10.1. Public procurement means the process by which government or state authorities purchase goods and services from the private players. Generally, a tender floated by any government organisation for any product or service can be termed as a public procurement.
10.2. With respect to public procurements, start-ups are exempted from having a prior experience or turnover subject to the meeting of quality and technical specification requirement. However, in cases where involving procurement of items related to public safety, health, etc., the procuring entity may prefer the vendor to have prior experience and may not allow these relaxations to start-ups.
10.3. Further, recognised start-ups are also exempted from submitting Earnest Money Deposit or bid security while filing government tenders.
- Can a start-up enter a scheme of mergers or amalgamation?
As per the recent amendment to the Companies (Compromise, Arrangements and Amalgamation) Rules, 2016, framed under the Companies Act, 2013, a scheme of merger or amalgamation may be entered into between:
(a) Two or more start-up companies; or
(b) One or more start-up company with one or more small companies.
- What are other government schemes for the benefit of start-ups in India?
There are around 125 schemes split under various ministries/ departments of the government of India for the benefit of start-ups. Some of major schemes for benefits of start-ups include:
(a) Venture Capital Assistance Scheme of Ministry of Agriculture to assist entrepreneurs in the agricultural space in setting up agribusiness projects. The details of the scheme can be accessed here.
(b) Support for International Patent Protection in Electronics and Information Technology by the Ministry of Electronics and Information Technology. This scheme provides financial support to Micro, Small and Medium Enterprises (“MSME”) and technology start-up units for international patent filing. The details of the scheme can be accessed here.
(c) Refinance scheme of Indian Renewable Energy Development Agency Limited under the support by the National Clean Energy Fund. The details relating to the scheme can be accessed here.
(d) Dairy Entrepreneurship Development Scheme by the department of Animal Husbandry, dairying and fisheries for generating self-employment opportunities in dairy sector covering activities such as enhancement of milk production procurement, preservation, transportation, processing and marketing of milk.
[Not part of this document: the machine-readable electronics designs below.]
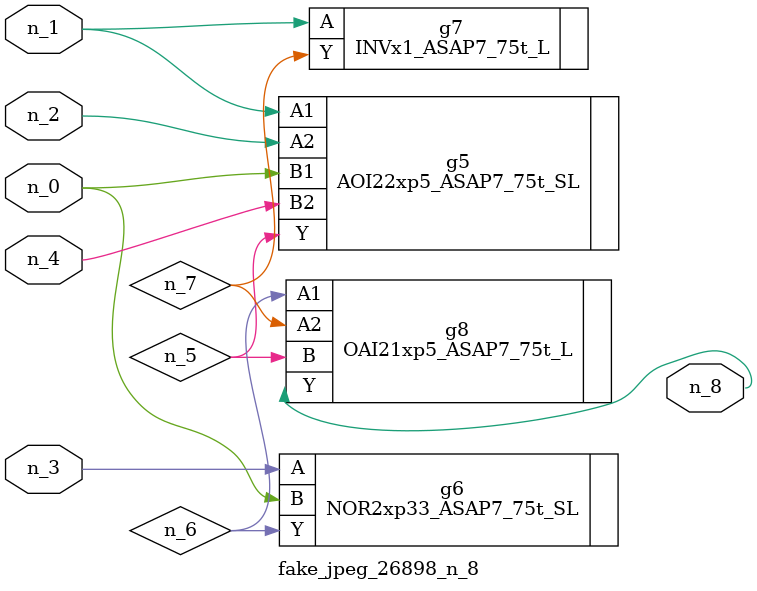
<source format=v>
module fake_jpeg_26898_n_8 (n_3, n_2, n_1, n_0, n_4, n_8);

input n_3;
input n_2;
input n_1;
input n_0;
input n_4;

output n_8;

wire n_6;
wire n_5;
wire n_7;

AOI22xp5_ASAP7_75t_SL g5 ( 
.A1(n_1),
.A2(n_2),
.B1(n_0),
.B2(n_4),
.Y(n_5)
);

NOR2xp33_ASAP7_75t_SL g6 ( 
.A(n_3),
.B(n_0),
.Y(n_6)
);

INVx1_ASAP7_75t_L g7 ( 
.A(n_1),
.Y(n_7)
);

OAI21xp5_ASAP7_75t_L g8 ( 
.A1(n_6),
.A2(n_7),
.B(n_5),
.Y(n_8)
);


endmodule
</source>
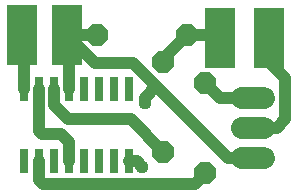
<source format=gbr>
G04 EAGLE Gerber RS-274X export*
G75*
%MOMM*%
%FSLAX34Y34*%
%LPD*%
%INTop Copper*%
%IPPOS*%
%AMOC8*
5,1,8,0,0,1.08239X$1,22.5*%
G01*
%ADD10R,0.660400X2.032000*%
%ADD11R,2.540000X5.080000*%
%ADD12P,1.979475X8X112.500000*%
%ADD13P,1.979475X8X202.500000*%
%ADD14C,1.828800*%
%ADD15C,1.000000*%
%ADD16C,1.112000*%


D10*
X19650Y20666D03*
X19650Y82134D03*
X32350Y20666D03*
X45050Y20666D03*
X32350Y82134D03*
X45050Y82134D03*
X57750Y20666D03*
X57750Y82134D03*
X70450Y20666D03*
X70450Y82134D03*
X83150Y20666D03*
X95850Y20666D03*
X83150Y82134D03*
X95850Y82134D03*
X108550Y20666D03*
X108550Y82134D03*
D11*
X227100Y124900D03*
X56400Y127600D03*
X185900Y125300D03*
X18300Y127600D03*
D12*
X137800Y28300D03*
X137800Y104500D03*
D13*
X158000Y127600D03*
X81800Y127600D03*
D12*
X173400Y10400D03*
X173400Y86600D03*
D14*
X204856Y48700D02*
X223144Y48700D01*
X223144Y23300D02*
X204856Y23300D01*
X204856Y74100D02*
X223144Y74100D01*
D15*
X45050Y67950D02*
X45050Y82134D01*
X110100Y56000D02*
X137800Y28300D01*
X57000Y56000D02*
X45050Y67950D01*
X57000Y56000D02*
X110100Y56000D01*
X185000Y126250D02*
X185900Y125300D01*
X137800Y107400D02*
X137800Y104500D01*
X137800Y107400D02*
X158000Y127600D01*
X183600Y127600D01*
X185900Y125300D01*
X18750Y127500D02*
X18300Y127600D01*
X19650Y117350D02*
X19650Y82134D01*
X19650Y117350D02*
X18000Y119000D01*
X18000Y127300D01*
X18300Y127600D01*
X56400Y127600D02*
X57500Y122500D01*
X57750Y126250D02*
X57750Y82134D01*
X57750Y126250D02*
X56400Y127600D01*
X81800Y127600D01*
X80000Y104000D02*
X56400Y127600D01*
X192700Y23300D02*
X214000Y23300D01*
X112000Y104000D02*
X80000Y104000D01*
X112000Y104000D02*
X132000Y84000D01*
X192700Y23300D01*
X115334Y20666D02*
X108550Y20666D01*
X115334Y20666D02*
X120000Y16000D01*
D16*
X120000Y16000D03*
X122000Y70000D03*
D15*
X122000Y74000D01*
X132000Y84000D01*
X32350Y20666D02*
X32350Y4650D01*
X36000Y1000D02*
X165000Y1000D01*
X173400Y9400D01*
X173400Y10400D01*
X36000Y1000D02*
X32350Y4650D01*
X173400Y86600D02*
X185900Y74100D01*
X214000Y74100D01*
X227100Y104900D02*
X227100Y124900D01*
X241000Y91000D02*
X241000Y56000D01*
X233700Y48700D01*
X214000Y48700D01*
X241000Y91000D02*
X227100Y104900D01*
X32350Y82134D02*
X32350Y46650D01*
X35000Y44000D02*
X51000Y44000D01*
X57750Y37250D01*
X57750Y20666D01*
X35000Y44000D02*
X32350Y46650D01*
M02*

</source>
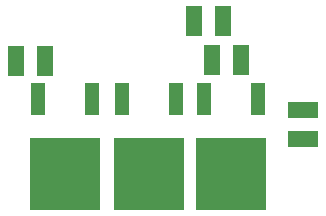
<source format=gtp>
G04*
G04 #@! TF.GenerationSoftware,Altium Limited,Altium Designer,18.1.6 (161)*
G04*
G04 Layer_Color=8421504*
%FSLAX25Y25*%
%MOIN*%
G70*
G01*
G75*
%ADD13R,0.10236X0.05315*%
%ADD14R,0.05315X0.10236*%
%ADD15R,0.04921X0.11024*%
%ADD16R,0.23819X0.24410*%
G54D13*
X526500Y267177D02*
D03*
Y276823D02*
D03*
G54D14*
X440323Y293000D02*
D03*
X430677D02*
D03*
X496162Y293500D02*
D03*
X505808D02*
D03*
X490226Y306500D02*
D03*
X499872D02*
D03*
G54D15*
X511476Y280500D02*
D03*
X493524Y280500D02*
D03*
X484000D02*
D03*
X466047D02*
D03*
X455976D02*
D03*
X438024Y280500D02*
D03*
G54D16*
X502500Y255303D02*
D03*
X475024D02*
D03*
X447000Y255303D02*
D03*
M02*

</source>
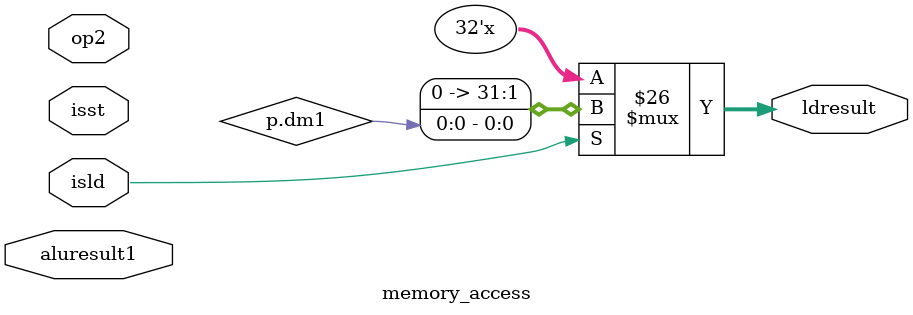
<source format=v>
module memory_access(op2,aluresult1,isld,isst,ldresult);     

input [31:0] op2,aluresult1;
input isld,isst;
output [31:0] ldresult; 
   
wire [31:0] op2,aluresult1;
wire isld,isst;
reg [31:0] ldresult;


           always @(*)
           begin
                                       // waiting for aluresult to come.
           if (isld == 1)
           begin
           p.am1    = aluresult1 ;
           ldresult = p.dm1;
           p.rw     = 0;
          end
          else if ( isst == 1)
          begin
         
           p.rw  = 1;
           p.am2 = aluresult1 ;
           p.dm3 = op2 ;
          end
          
          end
          endmodule 


</source>
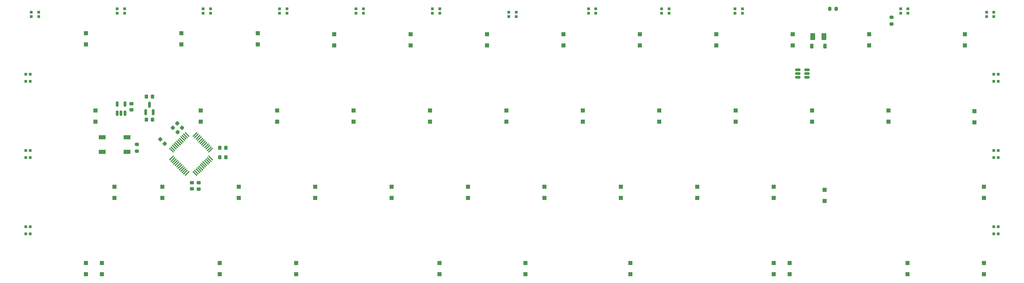
<source format=gbr>
%TF.GenerationSoftware,KiCad,Pcbnew,(7.0.0)*%
%TF.CreationDate,2024-04-06T15:01:54+02:00*%
%TF.ProjectId,forti GND,666f7274-6920-4474-9e44-2e6b69636164,rev?*%
%TF.SameCoordinates,Original*%
%TF.FileFunction,Paste,Bot*%
%TF.FilePolarity,Positive*%
%FSLAX46Y46*%
G04 Gerber Fmt 4.6, Leading zero omitted, Abs format (unit mm)*
G04 Created by KiCad (PCBNEW (7.0.0)) date 2024-04-06 15:01:54*
%MOMM*%
%LPD*%
G01*
G04 APERTURE LIST*
G04 Aperture macros list*
%AMRoundRect*
0 Rectangle with rounded corners*
0 $1 Rounding radius*
0 $2 $3 $4 $5 $6 $7 $8 $9 X,Y pos of 4 corners*
0 Add a 4 corners polygon primitive as box body*
4,1,4,$2,$3,$4,$5,$6,$7,$8,$9,$2,$3,0*
0 Add four circle primitives for the rounded corners*
1,1,$1+$1,$2,$3*
1,1,$1+$1,$4,$5*
1,1,$1+$1,$6,$7*
1,1,$1+$1,$8,$9*
0 Add four rect primitives between the rounded corners*
20,1,$1+$1,$2,$3,$4,$5,0*
20,1,$1+$1,$4,$5,$6,$7,0*
20,1,$1+$1,$6,$7,$8,$9,0*
20,1,$1+$1,$8,$9,$2,$3,0*%
G04 Aperture macros list end*
%ADD10RoundRect,0.105000X-0.245000X0.245000X-0.245000X-0.245000X0.245000X-0.245000X0.245000X0.245000X0*%
%ADD11RoundRect,0.250000X0.300000X-0.300000X0.300000X0.300000X-0.300000X0.300000X-0.300000X-0.300000X0*%
%ADD12RoundRect,0.105000X0.245000X0.245000X-0.245000X0.245000X-0.245000X-0.245000X0.245000X-0.245000X0*%
%ADD13RoundRect,0.200000X-0.275000X0.200000X-0.275000X-0.200000X0.275000X-0.200000X0.275000X0.200000X0*%
%ADD14RoundRect,0.200000X0.200000X0.275000X-0.200000X0.275000X-0.200000X-0.275000X0.200000X-0.275000X0*%
%ADD15RoundRect,0.105000X0.245000X-0.245000X0.245000X0.245000X-0.245000X0.245000X-0.245000X-0.245000X0*%
%ADD16RoundRect,0.150000X0.150000X-0.512500X0.150000X0.512500X-0.150000X0.512500X-0.150000X-0.512500X0*%
%ADD17R,1.800000X1.100000*%
%ADD18RoundRect,0.225000X-0.250000X0.225000X-0.250000X-0.225000X0.250000X-0.225000X0.250000X0.225000X0*%
%ADD19RoundRect,0.225000X0.335876X0.017678X0.017678X0.335876X-0.335876X-0.017678X-0.017678X-0.335876X0*%
%ADD20RoundRect,0.225000X0.225000X0.375000X-0.225000X0.375000X-0.225000X-0.375000X0.225000X-0.375000X0*%
%ADD21RoundRect,0.225000X-0.225000X-0.250000X0.225000X-0.250000X0.225000X0.250000X-0.225000X0.250000X0*%
%ADD22RoundRect,0.070000X0.521491X-0.422496X-0.422496X0.521491X-0.521491X0.422496X0.422496X-0.521491X0*%
%ADD23RoundRect,0.070000X0.521491X0.422496X0.422496X0.521491X-0.521491X-0.422496X-0.422496X-0.521491X0*%
%ADD24RoundRect,0.150000X0.150000X-0.587500X0.150000X0.587500X-0.150000X0.587500X-0.150000X-0.587500X0*%
%ADD25RoundRect,0.150000X-0.512500X-0.150000X0.512500X-0.150000X0.512500X0.150000X-0.512500X0.150000X0*%
%ADD26RoundRect,0.225000X0.225000X0.250000X-0.225000X0.250000X-0.225000X-0.250000X0.225000X-0.250000X0*%
%ADD27RoundRect,0.200000X0.275000X-0.200000X0.275000X0.200000X-0.275000X0.200000X-0.275000X-0.200000X0*%
%ADD28RoundRect,0.225000X0.017678X-0.335876X0.335876X-0.017678X-0.017678X0.335876X-0.335876X0.017678X0*%
%ADD29RoundRect,0.225000X0.250000X-0.225000X0.250000X0.225000X-0.250000X0.225000X-0.250000X-0.225000X0*%
%ADD30RoundRect,0.250000X-0.375000X-0.625000X0.375000X-0.625000X0.375000X0.625000X-0.375000X0.625000X0*%
G04 APERTURE END LIST*
D10*
%TO.C,LED2*%
X28660000Y-68935000D03*
X29760000Y-68935000D03*
X29760000Y-70765000D03*
X28660000Y-70765000D03*
%TD*%
D11*
%TO.C,D29*%
X119856250Y-80775000D03*
X119856250Y-77975000D03*
%TD*%
%TO.C,D36*%
X267493750Y-80775000D03*
X267493750Y-77975000D03*
%TD*%
%TO.C,D13*%
X46037500Y-61725000D03*
X46037500Y-58925000D03*
%TD*%
D12*
%TO.C,LED10*%
X150933750Y-34375000D03*
X150933750Y-35475000D03*
X149103750Y-35475000D03*
X149103750Y-34375000D03*
%TD*%
D11*
%TO.C,D41*%
X131762500Y-99825000D03*
X131762500Y-97025000D03*
%TD*%
%TO.C,D20*%
X186531250Y-61725000D03*
X186531250Y-58925000D03*
%TD*%
%TO.C,D26*%
X62706250Y-80775000D03*
X62706250Y-77975000D03*
%TD*%
D13*
%TO.C,R1*%
X244475000Y-35687500D03*
X244475000Y-37337500D03*
%TD*%
D11*
%TO.C,D22*%
X224631250Y-61725000D03*
X224631250Y-58925000D03*
%TD*%
D12*
%TO.C,LED7*%
X93783750Y-33581250D03*
X93783750Y-34681250D03*
X91953750Y-34681250D03*
X91953750Y-33581250D03*
%TD*%
D11*
%TO.C,D32*%
X177006250Y-80775000D03*
X177006250Y-77975000D03*
%TD*%
D14*
%TO.C,R2*%
X230712500Y-33537500D03*
X229062500Y-33537500D03*
%TD*%
D12*
%TO.C,LED9*%
X131883750Y-33581250D03*
X131883750Y-34681250D03*
X130053750Y-34681250D03*
X130053750Y-33581250D03*
%TD*%
%TO.C,LED12*%
X189033750Y-33581250D03*
X189033750Y-34681250D03*
X187203750Y-34681250D03*
X187203750Y-33581250D03*
%TD*%
D11*
%TO.C,D15*%
X91281250Y-61725000D03*
X91281250Y-58925000D03*
%TD*%
%TO.C,D40*%
X96043750Y-99825000D03*
X96043750Y-97025000D03*
%TD*%
D12*
%TO.C,LED13*%
X207290000Y-33581250D03*
X207290000Y-34681250D03*
X205460000Y-34681250D03*
X205460000Y-33581250D03*
%TD*%
D11*
%TO.C,D31*%
X157956250Y-80775000D03*
X157956250Y-77975000D03*
%TD*%
%TO.C,D21*%
X205581250Y-61725000D03*
X205581250Y-58925000D03*
%TD*%
%TO.C,D4*%
X105568750Y-42675000D03*
X105568750Y-39875000D03*
%TD*%
%TO.C,D9*%
X200818750Y-42675000D03*
X200818750Y-39875000D03*
%TD*%
%TO.C,D34*%
X215106250Y-80775000D03*
X215106250Y-77975000D03*
%TD*%
%TO.C,D24*%
X265112500Y-61912500D03*
X265112500Y-59112500D03*
%TD*%
%TO.C,D27*%
X81756250Y-80775000D03*
X81756250Y-77975000D03*
%TD*%
D15*
%TO.C,LED17*%
X271060000Y-70765000D03*
X269960000Y-70765000D03*
X269960000Y-68935000D03*
X271060000Y-68935000D03*
%TD*%
D11*
%TO.C,D16*%
X110331250Y-61725000D03*
X110331250Y-58925000D03*
%TD*%
D12*
%TO.C,LED6*%
X74733750Y-33581250D03*
X74733750Y-34681250D03*
X72903750Y-34681250D03*
X72903750Y-33581250D03*
%TD*%
D11*
%TO.C,D3*%
X86518750Y-42487500D03*
X86518750Y-39687500D03*
%TD*%
D16*
%TO.C,U4*%
X53361566Y-59637816D03*
X52411566Y-59637816D03*
X51461566Y-59637816D03*
X51461566Y-57362816D03*
X53361566Y-57362816D03*
%TD*%
D11*
%TO.C,D42*%
X153193750Y-99825000D03*
X153193750Y-97025000D03*
%TD*%
%TO.C,D28*%
X100806250Y-80775000D03*
X100806250Y-77975000D03*
%TD*%
D17*
%TO.C,SW1*%
X53899999Y-65618749D03*
X47699999Y-65618749D03*
X53899999Y-69318749D03*
X47699999Y-69318749D03*
%TD*%
D11*
%TO.C,D10*%
X219868750Y-42675000D03*
X219868750Y-39875000D03*
%TD*%
D12*
%TO.C,LED5*%
X53302500Y-33581250D03*
X53302500Y-34681250D03*
X51472500Y-34681250D03*
X51472500Y-33581250D03*
%TD*%
D18*
%TO.C,C7*%
X70105094Y-77012500D03*
X70105094Y-78562500D03*
%TD*%
D19*
%TO.C,C4*%
X63254258Y-67223008D03*
X62158242Y-66126992D03*
%TD*%
D20*
%TO.C,D_PWR1*%
X227868750Y-42862500D03*
X224568750Y-42862500D03*
%TD*%
D11*
%TO.C,D38*%
X47625000Y-99825000D03*
X47625000Y-97025000D03*
%TD*%
D10*
%TO.C,LED3*%
X28660000Y-49885000D03*
X29760000Y-49885000D03*
X29760000Y-51715000D03*
X28660000Y-51715000D03*
%TD*%
D11*
%TO.C,D44*%
X215106250Y-99825000D03*
X215106250Y-97025000D03*
%TD*%
%TO.C,D2*%
X67468750Y-42487500D03*
X67468750Y-39687500D03*
%TD*%
D21*
%TO.C,C8*%
X77012500Y-70643750D03*
X78562500Y-70643750D03*
%TD*%
D11*
%TO.C,D23*%
X243681250Y-61725000D03*
X243681250Y-58925000D03*
%TD*%
%TO.C,D1*%
X43656250Y-42487500D03*
X43656250Y-39687500D03*
%TD*%
%TO.C,D39*%
X76993750Y-99825000D03*
X76993750Y-97025000D03*
%TD*%
%TO.C,D30*%
X138906250Y-80775000D03*
X138906250Y-77975000D03*
%TD*%
D12*
%TO.C,LED14*%
X248565000Y-33581250D03*
X248565000Y-34681250D03*
X246735000Y-34681250D03*
X246735000Y-33581250D03*
%TD*%
D15*
%TO.C,LED18*%
X271060000Y-89815000D03*
X269960000Y-89815000D03*
X269960000Y-87985000D03*
X271060000Y-87985000D03*
%TD*%
D22*
%TO.C,U2*%
X74737876Y-70848788D03*
X74384322Y-71202342D03*
X74030769Y-71555895D03*
X73677215Y-71909449D03*
X73323662Y-72263002D03*
X72970109Y-72616555D03*
X72616555Y-72970109D03*
X72263002Y-73323662D03*
X71909449Y-73677215D03*
X71555895Y-74030769D03*
X71202342Y-74384322D03*
X70848788Y-74737876D03*
D23*
X68851212Y-74737876D03*
X68497658Y-74384322D03*
X68144105Y-74030769D03*
X67790551Y-73677215D03*
X67436998Y-73323662D03*
X67083445Y-72970109D03*
X66729891Y-72616555D03*
X66376338Y-72263002D03*
X66022785Y-71909449D03*
X65669231Y-71555895D03*
X65315678Y-71202342D03*
X64962124Y-70848788D03*
D22*
X64962124Y-68851212D03*
X65315678Y-68497658D03*
X65669231Y-68144105D03*
X66022785Y-67790551D03*
X66376338Y-67436998D03*
X66729891Y-67083445D03*
X67083445Y-66729891D03*
X67436998Y-66376338D03*
X67790551Y-66022785D03*
X68144105Y-65669231D03*
X68497658Y-65315678D03*
X68851212Y-64962124D03*
D23*
X70848788Y-64962124D03*
X71202342Y-65315678D03*
X71555895Y-65669231D03*
X71909449Y-66022785D03*
X72263002Y-66376338D03*
X72616555Y-66729891D03*
X72970109Y-67083445D03*
X73323662Y-67436998D03*
X73677215Y-67790551D03*
X74030769Y-68144105D03*
X74384322Y-68497658D03*
X74737876Y-68851212D03*
%TD*%
D15*
%TO.C,LED16*%
X271060000Y-51715000D03*
X269960000Y-51715000D03*
X269960000Y-49885000D03*
X271060000Y-49885000D03*
%TD*%
D11*
%TO.C,D8*%
X181768750Y-42675000D03*
X181768750Y-39875000D03*
%TD*%
D24*
%TO.C,U3*%
X60440000Y-59357500D03*
X58540000Y-59357500D03*
X59490000Y-57482500D03*
%TD*%
D11*
%TO.C,D11*%
X238918750Y-42675000D03*
X238918750Y-39875000D03*
%TD*%
%TO.C,D25*%
X50800000Y-80775000D03*
X50800000Y-77975000D03*
%TD*%
D12*
%TO.C,LED15*%
X269996250Y-34375000D03*
X269996250Y-35475000D03*
X268166250Y-35475000D03*
X268166250Y-34375000D03*
%TD*%
%TO.C,LED4*%
X31871250Y-34375000D03*
X31871250Y-35475000D03*
X30041250Y-35475000D03*
X30041250Y-34375000D03*
%TD*%
D11*
%TO.C,D35*%
X227806250Y-81568750D03*
X227806250Y-78768750D03*
%TD*%
%TO.C,D12*%
X262731250Y-42675000D03*
X262731250Y-39875000D03*
%TD*%
%TO.C,D6*%
X143668750Y-42675000D03*
X143668750Y-39875000D03*
%TD*%
D25*
%TO.C,U1*%
X221118613Y-50692270D03*
X221118613Y-49742270D03*
X221118613Y-48792270D03*
X223393613Y-48792270D03*
X223393613Y-49742270D03*
X223393613Y-50692270D03*
%TD*%
D11*
%TO.C,D17*%
X129381250Y-61725000D03*
X129381250Y-58925000D03*
%TD*%
%TO.C,D7*%
X162718750Y-42675000D03*
X162718750Y-39875000D03*
%TD*%
D12*
%TO.C,LED8*%
X112833750Y-33581250D03*
X112833750Y-34681250D03*
X111003750Y-34681250D03*
X111003750Y-33581250D03*
%TD*%
D26*
%TO.C,C2*%
X60265808Y-61249873D03*
X58715808Y-61249873D03*
%TD*%
D11*
%TO.C,D5*%
X124618750Y-42675000D03*
X124618750Y-39875000D03*
%TD*%
%TO.C,D18*%
X148431250Y-61725000D03*
X148431250Y-58925000D03*
%TD*%
D27*
%TO.C,R3*%
X56356250Y-69087500D03*
X56356250Y-67437500D03*
%TD*%
D11*
%TO.C,D45*%
X219075000Y-99825000D03*
X219075000Y-97025000D03*
%TD*%
D28*
%TO.C,C5*%
X66494471Y-64398395D03*
X67590487Y-63302379D03*
%TD*%
D11*
%TO.C,D14*%
X72231250Y-61725000D03*
X72231250Y-58925000D03*
%TD*%
D29*
%TO.C,C10*%
X55024896Y-58799878D03*
X55024896Y-57249878D03*
%TD*%
D30*
%TO.C,F1*%
X224818750Y-40481250D03*
X227618750Y-40481250D03*
%TD*%
D11*
%TO.C,D47*%
X267493750Y-99825000D03*
X267493750Y-97025000D03*
%TD*%
D12*
%TO.C,LED11*%
X170777500Y-33581250D03*
X170777500Y-34681250D03*
X168947500Y-34681250D03*
X168947500Y-33581250D03*
%TD*%
D10*
%TO.C,LED1*%
X28660000Y-87985000D03*
X29760000Y-87985000D03*
X29760000Y-89815000D03*
X28660000Y-89815000D03*
%TD*%
D18*
%TO.C,C9*%
X71737281Y-77025116D03*
X71737281Y-78575116D03*
%TD*%
D11*
%TO.C,D46*%
X248443750Y-99825000D03*
X248443750Y-97025000D03*
%TD*%
%TO.C,D33*%
X196056250Y-80775000D03*
X196056250Y-77975000D03*
%TD*%
%TO.C,D43*%
X179387500Y-99825000D03*
X179387500Y-97025000D03*
%TD*%
%TO.C,D19*%
X167481250Y-61725000D03*
X167481250Y-58925000D03*
%TD*%
%TO.C,D37*%
X43656250Y-99825000D03*
X43656250Y-97025000D03*
%TD*%
D26*
%TO.C,C1*%
X60265000Y-55457500D03*
X58715000Y-55457500D03*
%TD*%
D21*
%TO.C,C6*%
X77012500Y-68281250D03*
X78562500Y-68281250D03*
%TD*%
D28*
%TO.C,C3*%
X65336300Y-63265551D03*
X66432316Y-62169535D03*
%TD*%
M02*

</source>
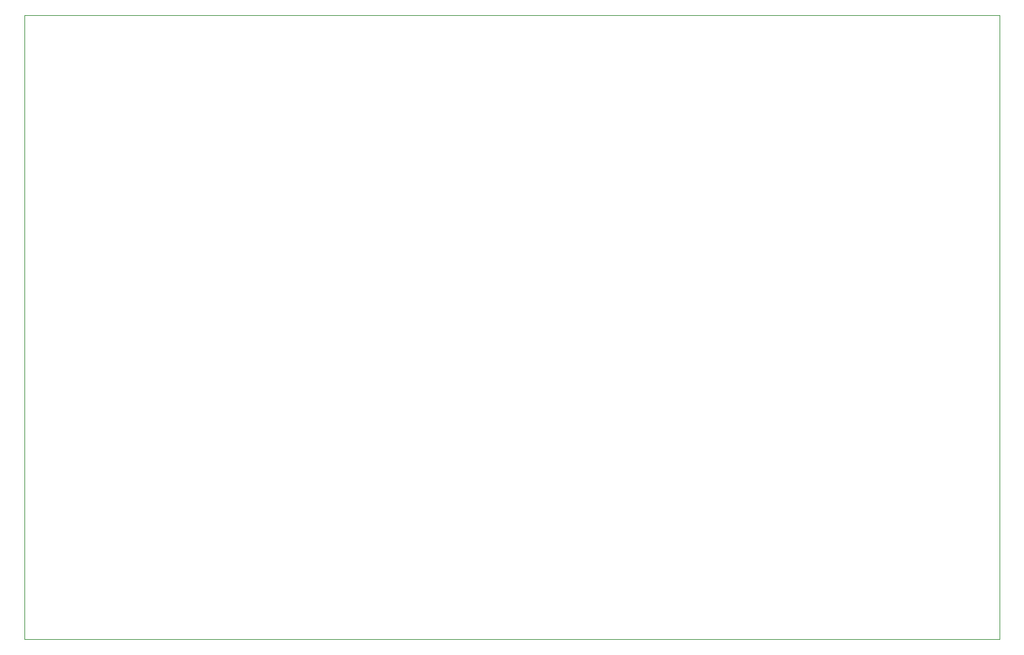
<source format=gbr>
%FSTAX44Y44*%
%MOMM*%
%SFA1B1*%

%IPPOS*%
%ADD128C,0.025400*%
%LNradar_1ghz_profile-1*%
%LPD*%
G54D128*
X0Y-00799999D02*
X01249999D01*
Y0*
X0*
Y-00799999*
M02*
</source>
The details relating to the scheme can be accessed here.
(e) Revamped Scheme of Fund for Regeneration of Traditional Industries by the Ministry of MSME. The details relating to the scheme can be accessed here.
(f) Multiplier Grants Scheme by the Department of Electronics and Information Technology to encourage collaborative R&D between industry and academics/ R&D institutions for development of products and packages. The details relating to the scheme can be accessed here.
(g) Biotechnology Industry Partnership Programme focused on creation of intellectual property, the ownership of which vests with the Indian industry / scientists. The details of the scheme can be accessed here.
(h) The Small Business Innovation Research Initiative scheme of Ministry of Science and Technology, under the Department of Biotechnology to boost public-private partnership efforts, to support new indigenous technologies relating to societal needs in the healthcare, food, agriculture and other sectors. The details of the scheme can be accessed here.
(i) Stand up India scheme by SIDBI to facilitate bank loans between INR 1 million to INR 10 million. The details of the scheme are available here.
(j) Promoting Innovations in Individuals, Start-ups and MSMEs Department of Science & Industrial Research to support individual innovators which will enable them to achieve the agenda of inclusive development. The details of the scheme can be accessed here.